Among the main biological processes that catapulted the biotechnology revolution worldwide are the genetic manipulation of microorganisms for the production of new drugs, the cloning and manipulation of selected genes in animals and crops to introduce improved varieties, the sequencing of the entire genome including the human one to better understand diseases, and the use of stem-cells in curing chronic diseases. These technologies were mainly originated in laboratories operated by leading universities and research institutions, mostly in the developed countries.
Universities and laboratories are the fertile grounds where the seeds of biotechnology are grown, and scientists are the workhorses that plough these fields. Without the hard work and ingenuity of these scientists, there is no biotechnology. But these scientists do not work in silos. They work very closely with entrepreneurs. The biotech industry is fundamentally built brick-by-brick through tightly knitted collaborations between academia (education & research) and the private sector.
Malaysia wanted to be part of this biotech revolution and wanted to do it quickly even it was already a latecomer. Thus the government launched a biotechnology development agency, Malaysian Biotechnology Corporation Sdn Bhd., under the purview of the Ministry of Science, Technology and Innovation with a strong mandate to steer and expedite the growth of the industry.

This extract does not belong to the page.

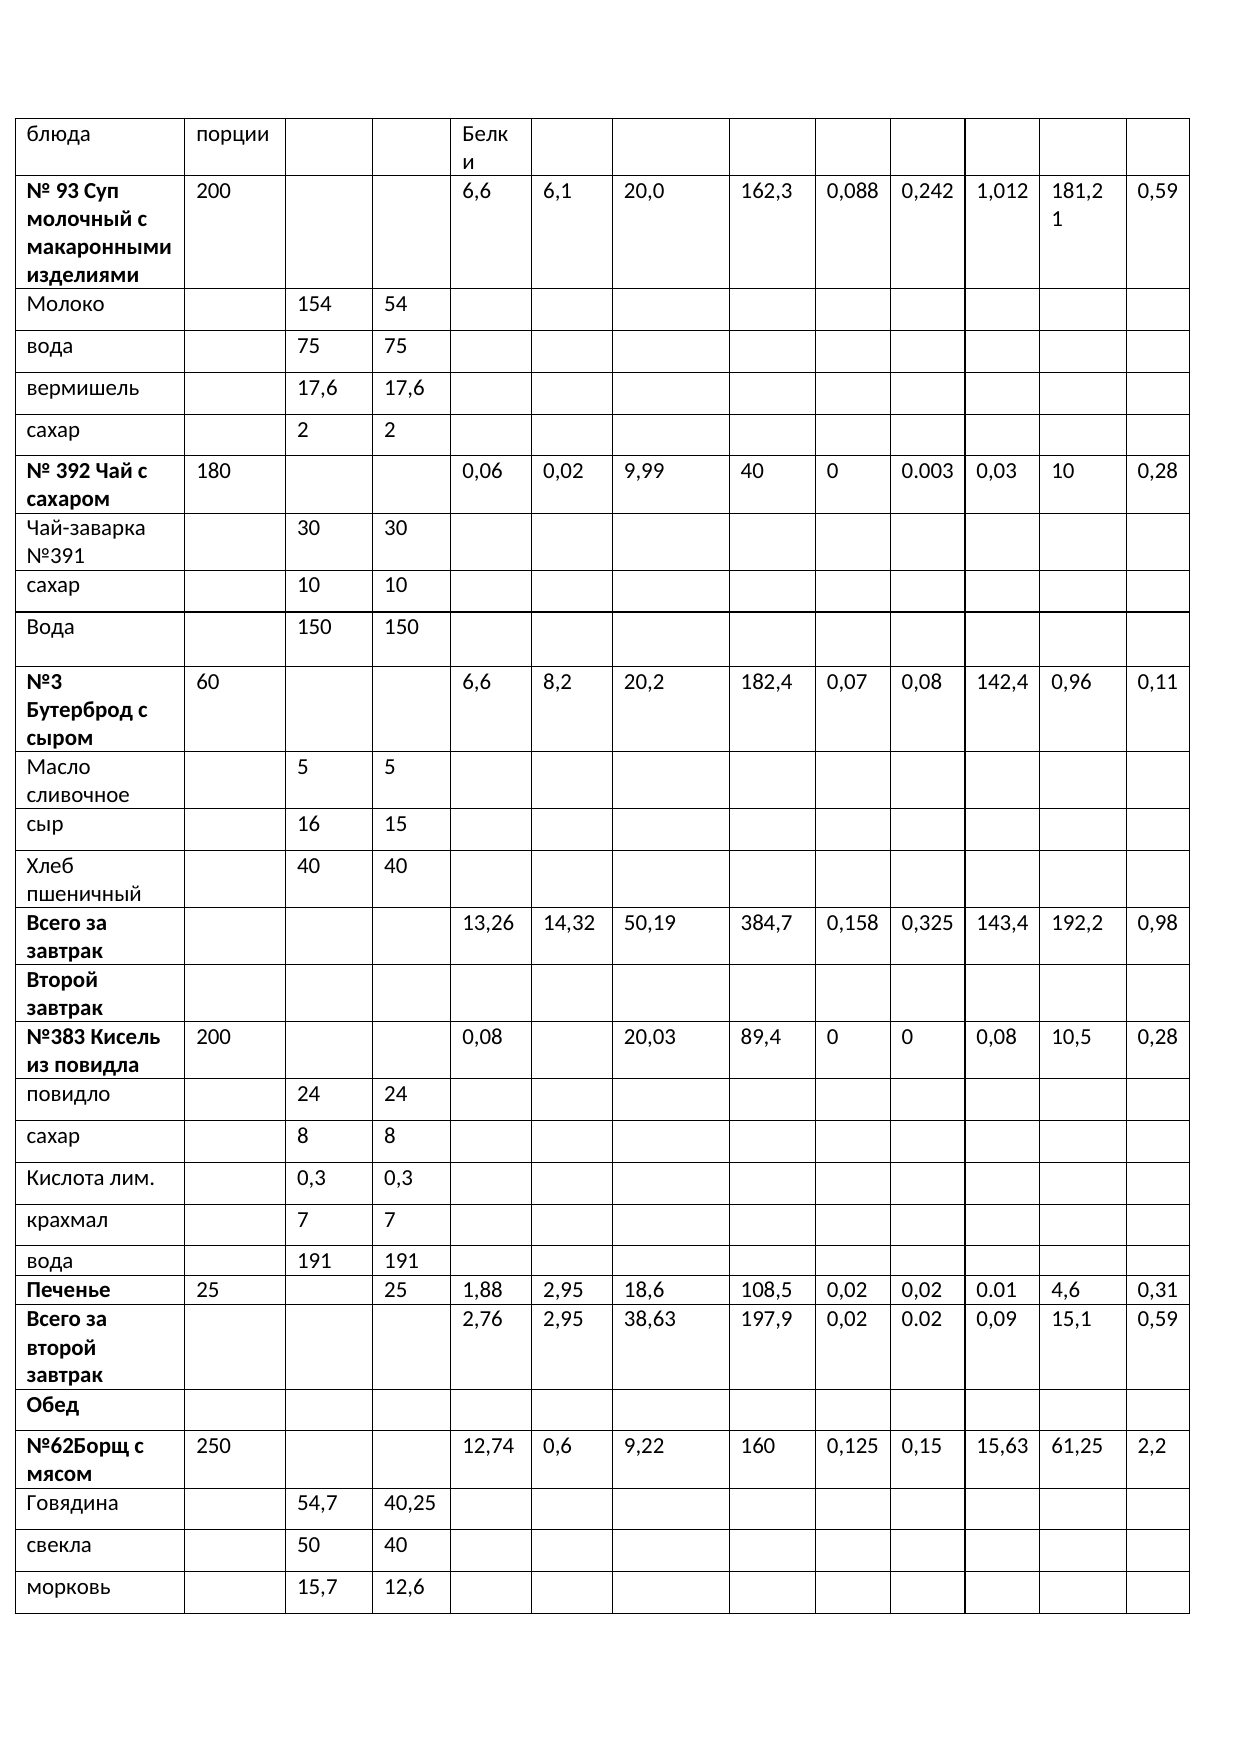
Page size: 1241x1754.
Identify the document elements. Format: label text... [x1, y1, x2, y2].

In the Ninth and Tenth Malaysia Plans, Biotech Corp was allocated a total of RM300 million to boost the industry through its Bionexus commercialization grants, technology acquisition programs and other industry facilitation apparatus. Two biotech institutes, one in pharmaceutical and another in agriculture were completed in the 11th Malaysia Plan. A biotech industry park was established in Nusajaya, Johor, ostensibly to rival Singapore’s Biopolis.
After hundreds of millions of dollars in public funding were poured into securing Malaysia’s place as an advanced country in biotechnology, where are we today? In order to gauge our ability to build biotech businesses, let’s take a look into three government-owned enterprises that were supposed to pave the way. They preluded the National Biotech Policy as both were incorporated before 2005.
The first is NineBio Sdn Bhd, a company established in 2003 under the purview of the Ministry of Health to spearhead the development of local pharmaceuticals particularly in halal, or Muslim dietary rules, vaccines. A budget of RM350 million was initially allocated to the company and a piece of land in Enstek Park in the university town of Nilai southeast of Kuala Lumpur was purchased for the vaccine project. The Auditor General’s Report in 2008 highlighted gross mismanagement of the company and the Ministry of Finance tried to revive the project in 2010, but to no avail. The company is now as good as defunct and the halal vaccine project suffered a premature death.
The second is Inno-Biologics Sdn Bhd, a company wholly owned by the Ministry of Finance, incorporated in 2002 with a paid-up capital of RM93 million. The company was targeted to be the national center for the commercialization and skill development in bio-manufacturing. Inno-Biologics was supposed to lead the country into the field of bio-pharmaceuticals — block-buster billion dollar drugs — such as erythropoietin and human insulin.